Lo scoppio della guerra in Ucraina il 24 febbraio scorso ha innescato una forte instabilità al rialzo dei prezzi dell’energia, già in atto, da mesi, con incrementi di circa il 50% delle quotazioni del gas e dell’elettricità sui mercati internazionali. Conseguentemente, l’impatto sulla bolletta energetica di famiglie e imprese diventa sempre più pesante e difficilmente sostenibile. In particolare, per le imprese del terziario di mercato dei settori del commercio, della ricettività e della ristorazione un aggravamento del conflitto, con l’eventuale interruzione delle forniture di gas dalla Russia, potrebbe comportare una spesa energetica di quasi 30 miliardi di euro nel 2022, con un incremento di oltre il 160% rispetto al 2021.

Sono dunque sempre più urgenti misure strutturali per risolvere i nodi del nostro sistema energetico, a cominciare dalla riduzione della dipendenza dalle forniture estere, dalla revisione della fiscalità energetica e dall’abbattimento degli oneri generali di sistema.

È quanto si legge in una nota di Confcommercio che, in collaborazione con Nomisma Energia, ha stimato gli effetti del conflitto in Ucraina sulle imprese del terziario di mercato.

Autotrasporto

Nel settore dei carburanti i rincari, già oggi, stanno profondamente colpendo la funzionalità della filiera dei trasporti e della logistica, a cominciare dall’autotrasporto.

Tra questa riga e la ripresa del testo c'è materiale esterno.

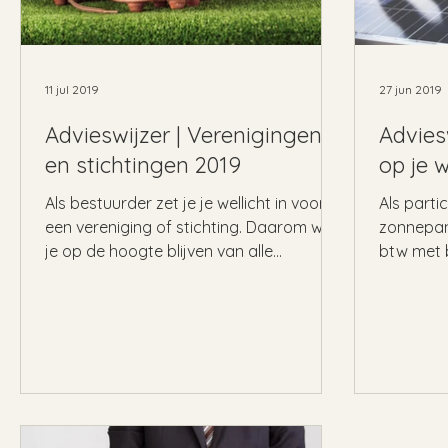
11 jul 2019
27 jun 2019
Advieswijzer | Verenigingen
Advies
en stichtingen 2019
op je 
Als bestuurder zet je je wellicht in voor
Als parti
een vereniging of stichting. Daarom wil
zonnepane
je op de hoogte blijven van alle
btw met b
actualiteiten. Zo kan...
zonnepane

Sono tre gli scenari ipotizzabili.

Primo scenario: con una stabilizzazione dell’attuale situazione, la spesa annua complessiva dell’autotrasporto per il gasolio aumenterebbe rispetto al 2021, di 7mld €, con un maggior onere per ciascun veicolo pesante in media di circa 13.000€.

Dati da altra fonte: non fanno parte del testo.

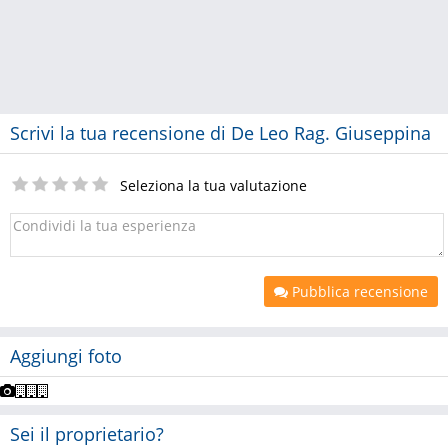
Scrivi la tua recensione di De Leo Rag. Giuseppina
Seleziona la tua valutazione
Pubblica recensione
Aggiungi foto
Sei il proprietario?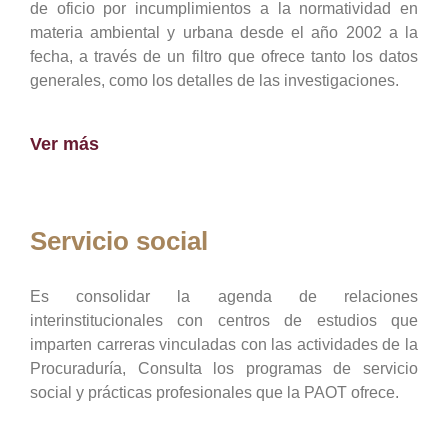
de oficio por incumplimientos a la normatividad en
materia ambiental y urbana desde el año 2002 a la
fecha, a través de un filtro que ofrece tanto los datos
generales, como los detalles de las investigaciones.
Ver más
Servicio social
Es consolidar la agenda de relaciones
interinstitucionales con centros de estudios que
imparten carreras vinculadas con las actividades de la
Procuraduría, Consulta los programas de servicio
social y prácticas profesionales que la PAOT ofrece.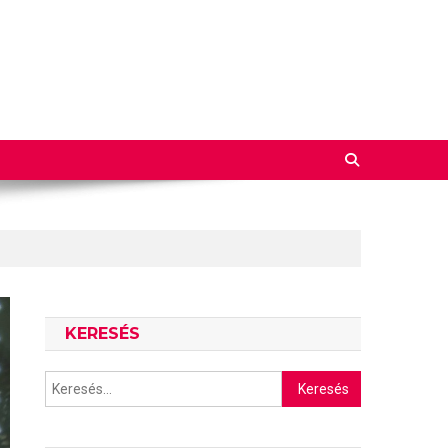
KERESÉS
Keresés:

Secondo scenario: nel caso di interruzioni delle esportazioni russe, o per danni bellici o sanzioni economiche, con prevedibili quotazioni del gasolio alla pompa prossime a 2,5€ per litro, si può stimare che il conseguente incremento di spesa annua per l’autotrasporto nel 2022, rispetto al 2021, raggiungerebbe 21mld €, con un maggior onere unitario, per ciascun veicolo pesante, nell’ordine di 42.000€.

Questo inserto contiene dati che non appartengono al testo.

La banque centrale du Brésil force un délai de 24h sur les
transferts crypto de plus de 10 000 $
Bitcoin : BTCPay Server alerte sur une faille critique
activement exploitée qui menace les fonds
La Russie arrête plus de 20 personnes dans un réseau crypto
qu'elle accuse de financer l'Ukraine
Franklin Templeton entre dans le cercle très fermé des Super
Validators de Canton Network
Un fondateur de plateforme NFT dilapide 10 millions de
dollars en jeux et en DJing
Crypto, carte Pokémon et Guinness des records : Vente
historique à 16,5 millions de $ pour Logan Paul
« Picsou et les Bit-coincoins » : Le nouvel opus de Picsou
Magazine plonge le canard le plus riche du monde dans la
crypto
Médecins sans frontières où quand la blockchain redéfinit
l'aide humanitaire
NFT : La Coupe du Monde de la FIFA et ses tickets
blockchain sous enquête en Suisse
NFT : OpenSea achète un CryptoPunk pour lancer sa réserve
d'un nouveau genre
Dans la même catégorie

Terzo scenario: con un accordo duraturo di cessate il fuoco, è possibile prevedere che le tensioni finora accumulate nei mercati dei carburanti possano rientrare, consentendo alla spesa per gasolio dell’autotrasporto nel 2022 di rimanere sostanzialmente invariata rispetto al 2021.

Le proposte di Confcommercio

Sul fronte del caro carburanti, bene i primi interventi emergenziali introdotti a sostegno dell’autotrasporto dal recente “decreto bollette”. «E’ necessario, però, agire strutturalmente sul carico fiscale del settore e in prospettiva vanno introdotte alcune modifiche alle proposte europee del pacchetto “FIT for 55”, per evitare che i costi della transizione diventino insostenibili per le imprese italiane».